For the first time in its history, the ITER Organization has established a formal path to technical collaboration with a non-Member state: Australia. On Friday 30 September 2016, the ITER Organization signed a Cooperation Agreement with the Australian Nuclear Science and Technology Organisation (ANSTO), a national research organization representing the Australian nuclear fusion community for the purposes of the Agreement.
A framework is now in place for technical cooperation in areas of mutual interest and benefit.
For Australia's active community of fusion scientists and engineers, this formal welcome from the ITER Organization and the seven ITER Members to engage directly in the ITER Project is an achievement that has been a long time in the making.
With a tradition of fusion research dating back a half century, Australia has the technical means and human capital to contribute meaningfully to the ITER Project. For decades—both individually and grouped within the Australia ITER Forum—researchers have lobbied for closer involvement in ITER.
Within the framework of the new agreement, it now becomes possible for Australia to contribute directly to the machine in small but important areas and for Australian researchers to participate in research collaborations at ITER, including the International Tokamak Physics Activity, which is the framework for internationally coordinated fusion research activities on ITER physics. Cooperation is envisioned in a number of strategic areas, including diagnostics, fusion plasma theory and modelling, materials and superconducting technology.

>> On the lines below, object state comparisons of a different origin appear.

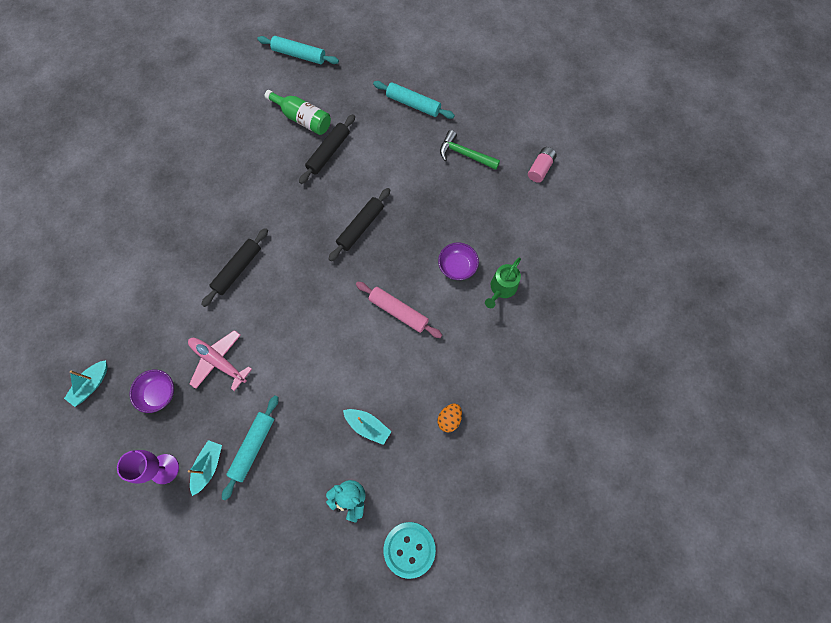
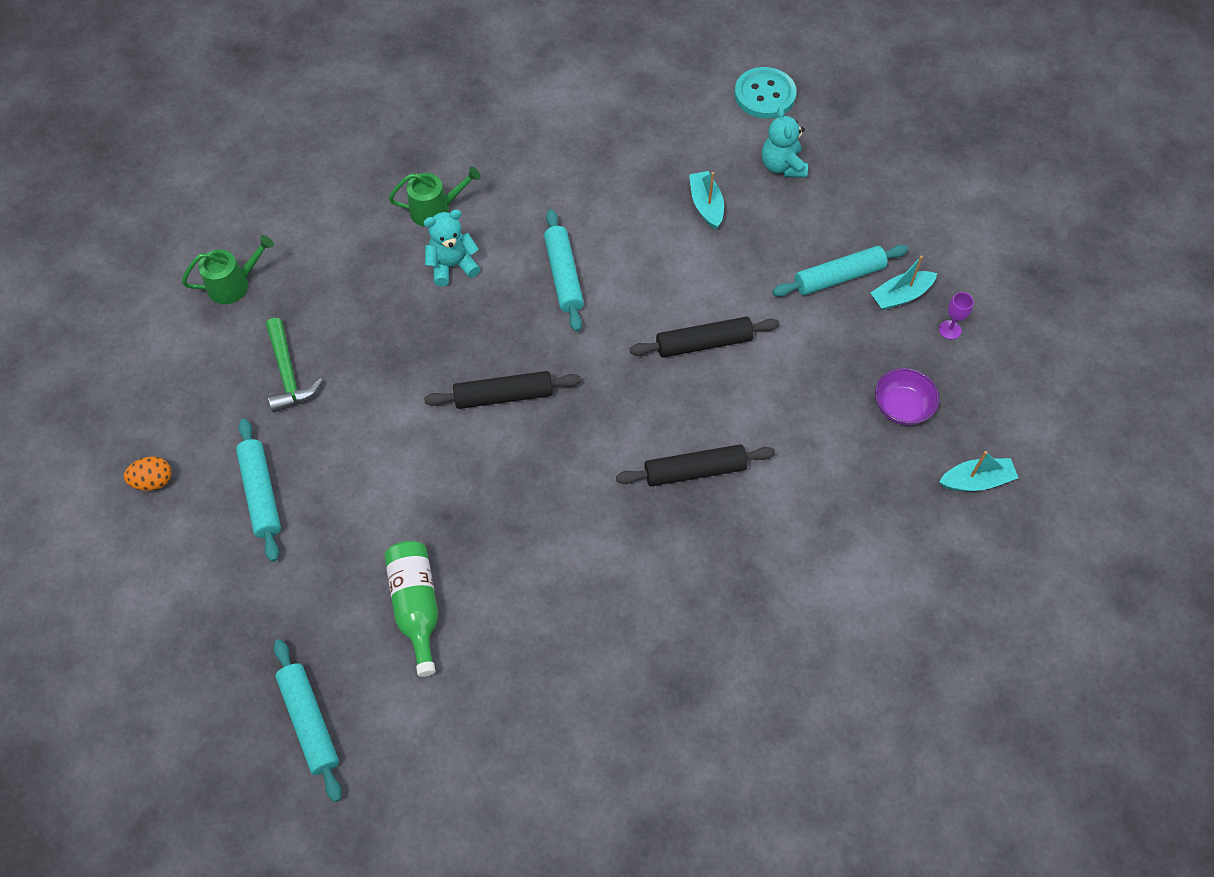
camera: 135 degrees left, 10 degrees down
purple goblet [117,450,179,484] -> purple goblet [939,292,974,339], size x0.55
pink plane [188,330,252,391] -> none
black rolling pin [299,114,355,184] -> black rolling pin moved to [630,317,779,358]
pink rolling pin [356,282,442,338] -> turquoise rolling pin [544,209,584,332]
orange egg [437,404,462,432] -> orange egg moved to [124,456,172,491]
purple bowl [438,243,479,280] -> turquoise teddy bear [424,209,480,286]
pink battery [528,147,557,183] -> green watering can [182,235,274,304]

"This a fundamental change," says David Campbell, who heads ITER's Science & Operations Department. "Although the fusion R&D activities in the ITER Members make up the vast majority of the international research program on fusion energy development, this is a first step in expanding our research collaborations into the wider fusion community, where there is significant, and in some cases unique, expertise. There is considerable potential for both the Australian and ITER fusion communities in such collaboration."

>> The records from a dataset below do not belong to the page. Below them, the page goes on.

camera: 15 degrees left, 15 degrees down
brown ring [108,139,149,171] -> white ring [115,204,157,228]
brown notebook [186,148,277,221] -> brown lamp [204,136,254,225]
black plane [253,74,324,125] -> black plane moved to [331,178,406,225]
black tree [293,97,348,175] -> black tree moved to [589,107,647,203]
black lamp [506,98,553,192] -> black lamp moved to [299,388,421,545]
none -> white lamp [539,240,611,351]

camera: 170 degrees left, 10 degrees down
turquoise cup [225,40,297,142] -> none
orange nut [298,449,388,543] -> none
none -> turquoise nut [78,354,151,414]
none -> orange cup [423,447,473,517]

The agreement is the culmination of over a decade of strategic planning for Australia to participate in the ITER project, including multiple workshops and two strategic plans. A/Prof. Matthew Hole, Chair of the Australian ITER Forum, and an expert in toroidal magnetic confinement physics from the ANU, remarks “this agreement is a real coup for Australian science, and will open opportunities for a generation of Australian scientists”.

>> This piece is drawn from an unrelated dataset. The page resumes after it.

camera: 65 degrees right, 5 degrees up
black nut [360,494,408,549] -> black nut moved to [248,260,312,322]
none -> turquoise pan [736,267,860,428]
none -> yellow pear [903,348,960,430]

One example is the design of a coherence imaging diagnostic, developed by Em/Prof. John Howard of the ANU, which will measure flows in the divertor of ITER. Another is the opportunity for Australian scientists to fully participate in the International Tokamak Physics Activity. To date Australian scientists have been restricted to observer status in these meetings.
The 2014 fusion science strategic plan of the community, compiled by the Australian ITER Forum, the ANU and ANSTO, advocated that the ANSTO be the formal body through Australian engagement with ITER was secured. This chance for closer involvement in ITER came about when the fusion community encountered an advocate in Adi Paterson, the Chief Executive Officer of the Australian Nuclear Science and Technology Organisation (ANSTO). "It's an excellent fit for us," says the ANSTO Chief Executive Officer. "We're interested in strengthening international linkages ... we understand large scale projects ... we have been the custodian of Australia's relationship with CERN for years. Our experience will allow us to articulate for the government what the interest of ITER can be and act a translator and portal for our research communities." Initial Australian participating institutions include the ANU, the University of Sydney, Curtin University, the University of Newcastle, the University of Wollongong and Macquarie University.
At the signature ceremony, the ITER Director-General Bernard Bigot celebrated a "new model of engagement that is fully compliant with the ITER Agreement"—a way of participating in ITER outside of full membership. "We look forward to Australia contributing solutions directly to our machine in small but important domains."